Marilah jaga kewarasan. Sudahi pertengkaran, permusuhan. Ingat kembali Bonek dan LA Mania yang berdamai karena kemanusiaan. Cak Nun juga pernah menegaskan lewat sebuah forum Maiyah bersama BCS, suporter PSS Sleman. Mbah Nun berkata:
“Di manakah sebenarnya posisi sepak bola dalam hidup kita? Jawaban atas pertanyaan ini harapannya bisa membuat kita menempatkan sepak bola sebagai sumber energi untuk bebrayan, untuk persaudaraan, untuk kegembiraan, serta untuk kelegaan dalam hidup. Sehingga, kita tidak gampang kerengan.”
Sepak bola adalah sumber kegembiraan, bahkan persaudaraan. Mari kita letakkan “tanda titik” di akhir kalimat tersebut. Jangan tambahi dengan konflik identitas, yang kamu tahu sendiri selalu menelan korban jiwa. Sudah cukup. Satu nyawa jauh tidak ternilai dibandingkan konflik identitas yang semu itu.
Lain Cak Nun, lain pula Ustaz Abdul Somad. Ustaz berusia 44 tahun tersebut menegaskan bahwa hiburan berupa sepak bola atau olahraga lainnya itu boleh saja. Namun, sebaiknya jangan sampai melupakan Tuhan.
“Boleh nggak anak muda menjadi suporter sepak bola? Anak muda jam dua malam salat Itikaf bersama Ustaz Hanan Attaki. Tiba-tiba di sana ada “Goooooolll!” Manchester United, Liperpool, Jupentuuss, Real Madrid. Boleh apa nggak boleh? Ini permainan, hiburan. Hiburan boleh nggak dalam Islam? Main bola? Silakan! Tapi waktunya kapan? Ini main bola dari jam tiga sore sampai jam sembilan malam. Salat Ashar hilang. Salat Maghrib delete. Salat Isya error. Gimana mau menghadap Allah SWT? Anak muda harus tetap berolahraga, asal tidak melalaikan salat.”
https://youtu.be/9w94D_PwIUc
Ada dua penekanan penting dari kalimat Ustaz Abdul Somad di atas. Pertama, soal permainan atau hiburan. Sepak bola adalah olahraga yang kompetitif. Ada suporter yang terlibat di dalamnya. Ada aura persaingan dan “harga diri” di sana. Namun, meskipun persaingan itu panas, makna hiburan dan permainan tidak boleh hilang. Orang datang ke stadion untuk mencari hiburan. Tentu yang menyenangkan hati, bukan memukuli orang lain.

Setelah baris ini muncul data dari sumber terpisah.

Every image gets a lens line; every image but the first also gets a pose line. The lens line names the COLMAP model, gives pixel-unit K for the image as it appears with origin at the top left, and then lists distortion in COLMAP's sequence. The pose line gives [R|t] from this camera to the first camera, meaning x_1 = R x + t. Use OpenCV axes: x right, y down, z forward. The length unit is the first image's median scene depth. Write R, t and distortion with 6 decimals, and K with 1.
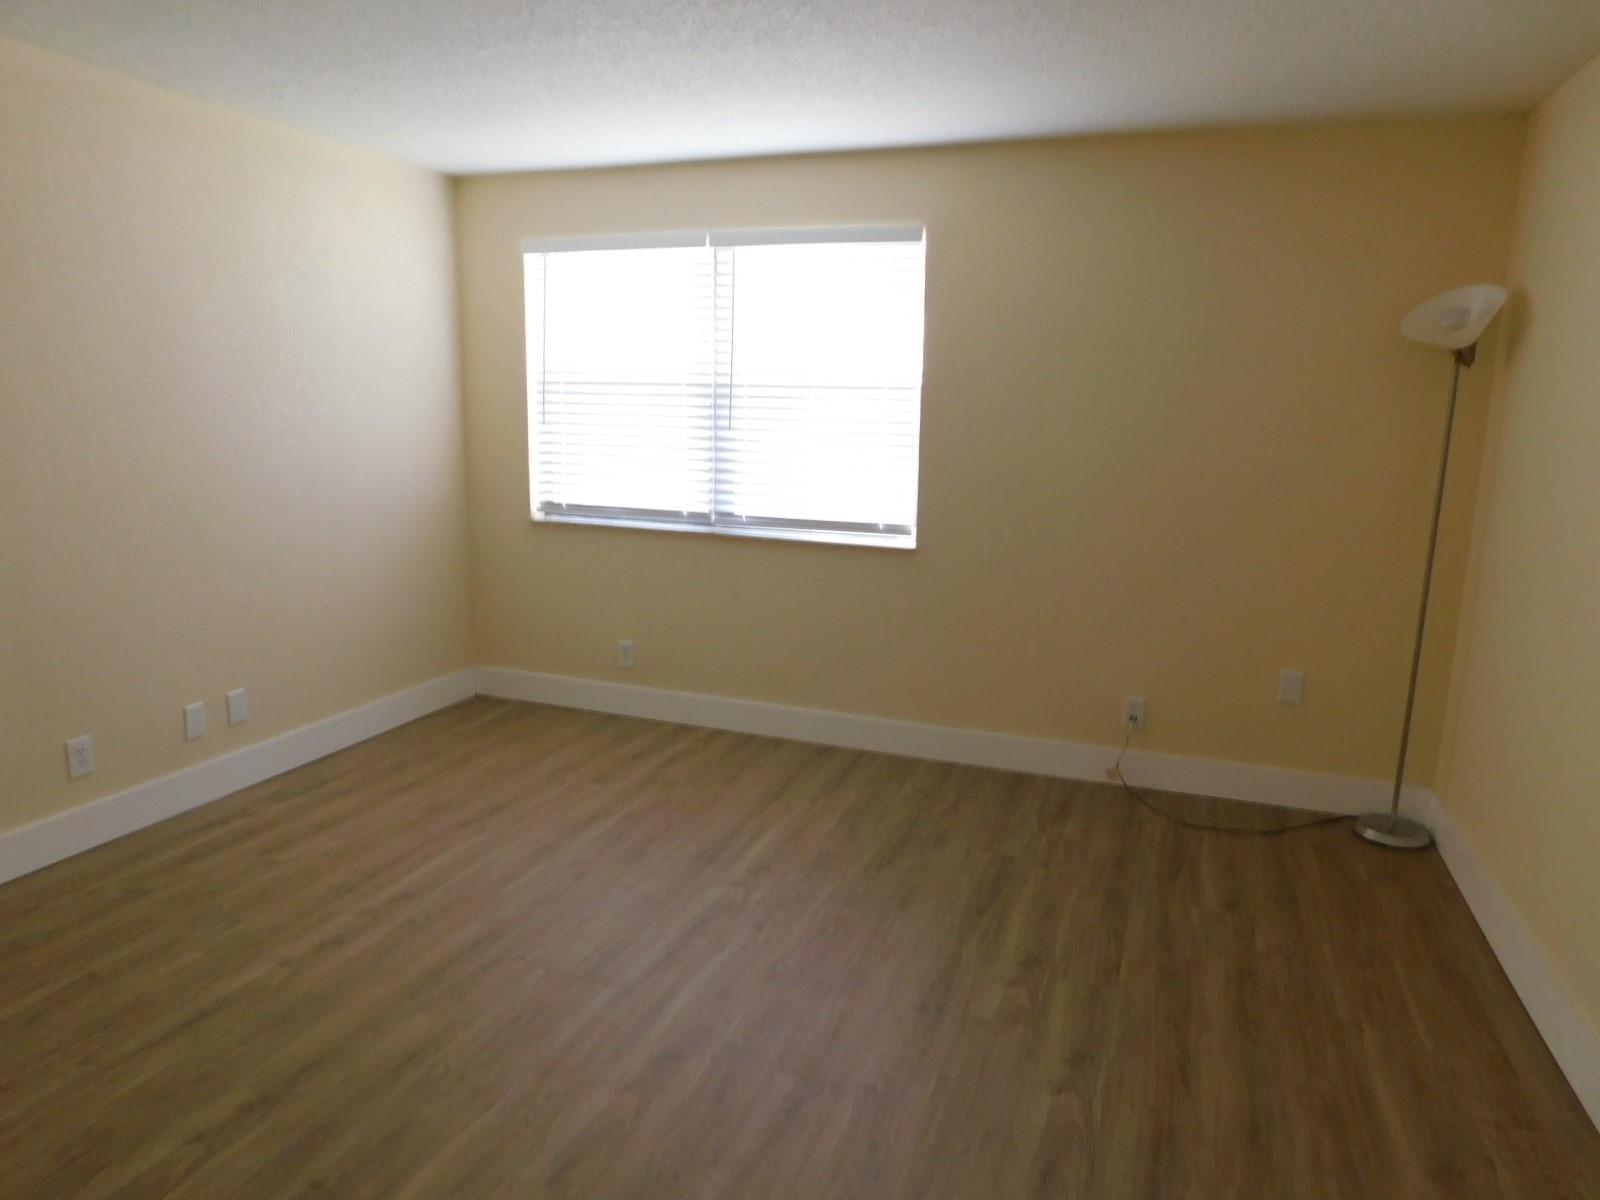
lens RADIAL K [[1060.1, 0, 831.5], [0, 1060.1, 605.5], [0, 0, 1]] dist [-0.023928, -0.000511]
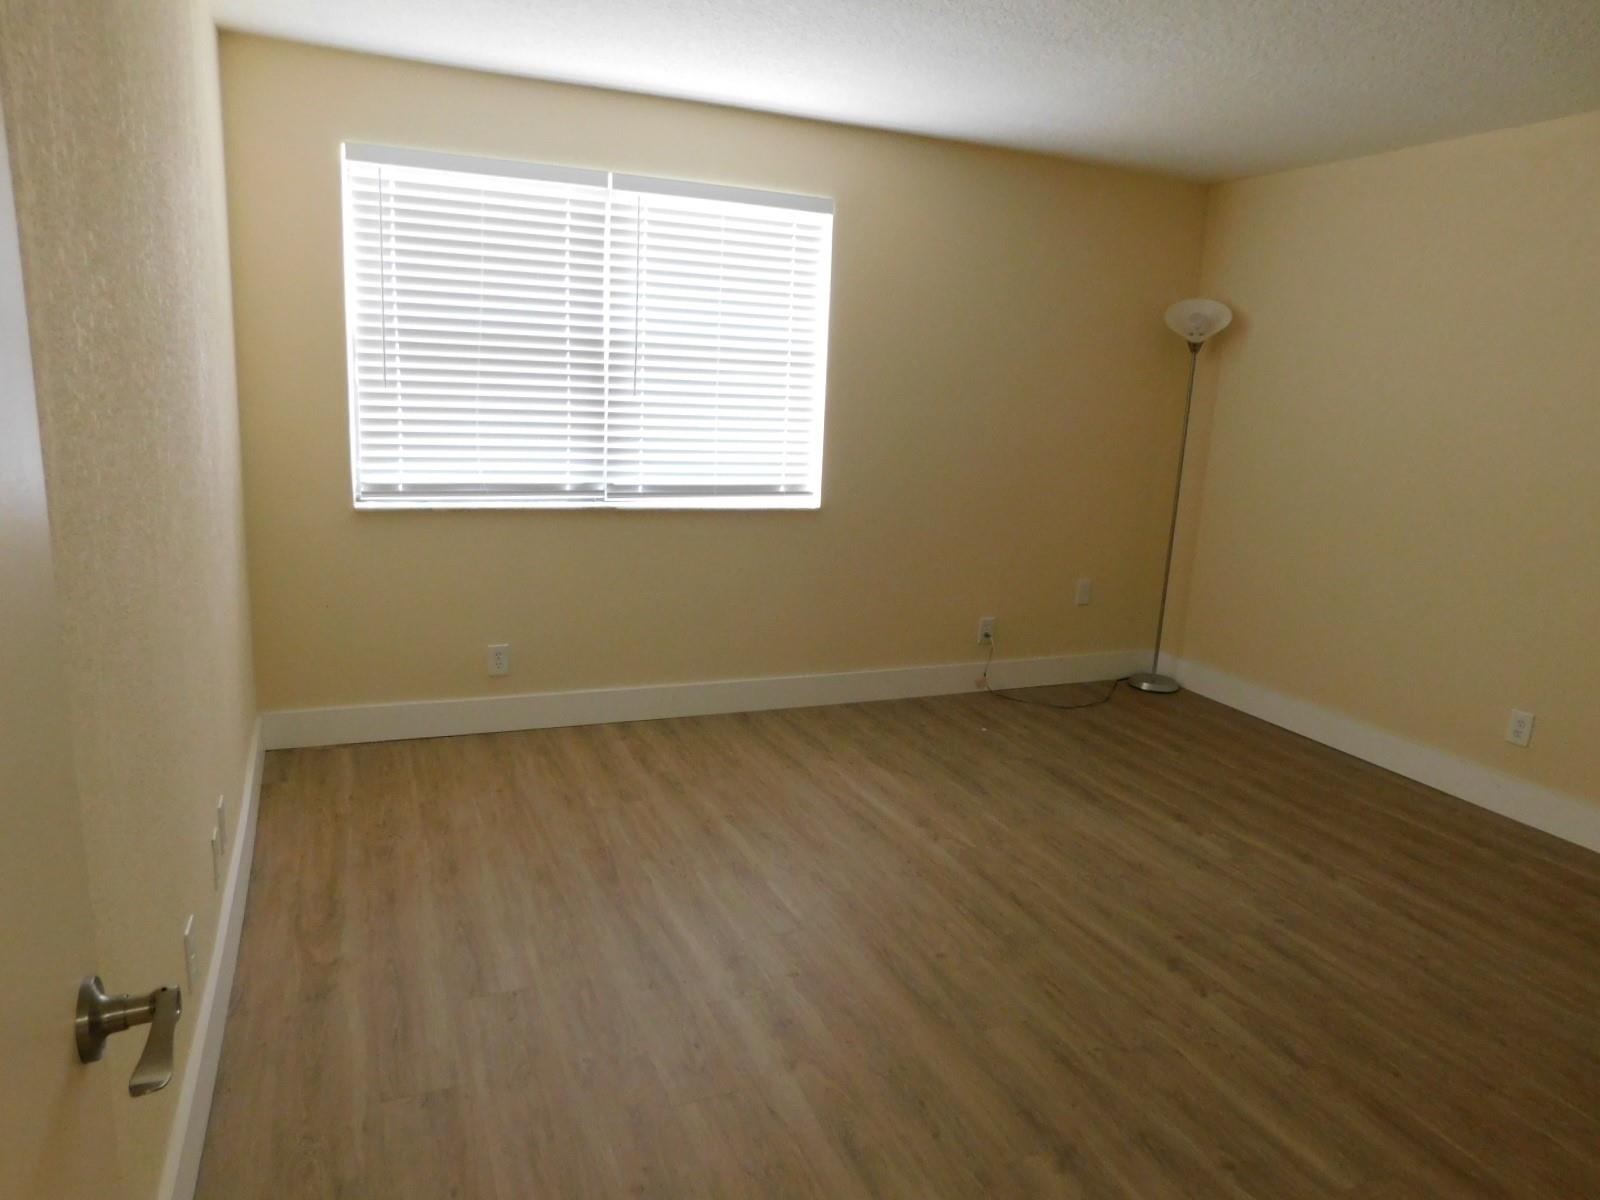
lens RADIAL K [[1053.1, 0, 798.1], [0, 1053.1, 598.3], [0, 0, 1]] dist [-0.072402, 0.057173]
pose [[0.719024, -0.131030, 0.682522, -0.698223], [0.093298, 0.991375, 0.092035, -0.066918], [-0.688695, -0.002498, 0.725047, 0.273526]]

Penekanan kedua adalah “tidak melalaikan salat”. Kalimat ini penting karena “tidak melalikan salat” artinya tidak lalai dengan Tuhan. Mengingat Tuhan, merasa Tuhan selalu dekat dengan kita adalah cara ampuh untuk meredam amarahmu. Sebelum melempar batu di tangan kananmu, ingat bahwa Tuhan ada di belakangmu. Ingat perasaan kecewa Beliau karena kamu memilih mengingat amarah ketimbang cinta kasih yang diajarkan Tuhan.
Jika rasa kemanusiaan Bonek dan LA Mania tidak mengendap di hatimu, ingat selalu kalimat-kalimat indah dari Ustaz Abdul Somad dan Cak Nun.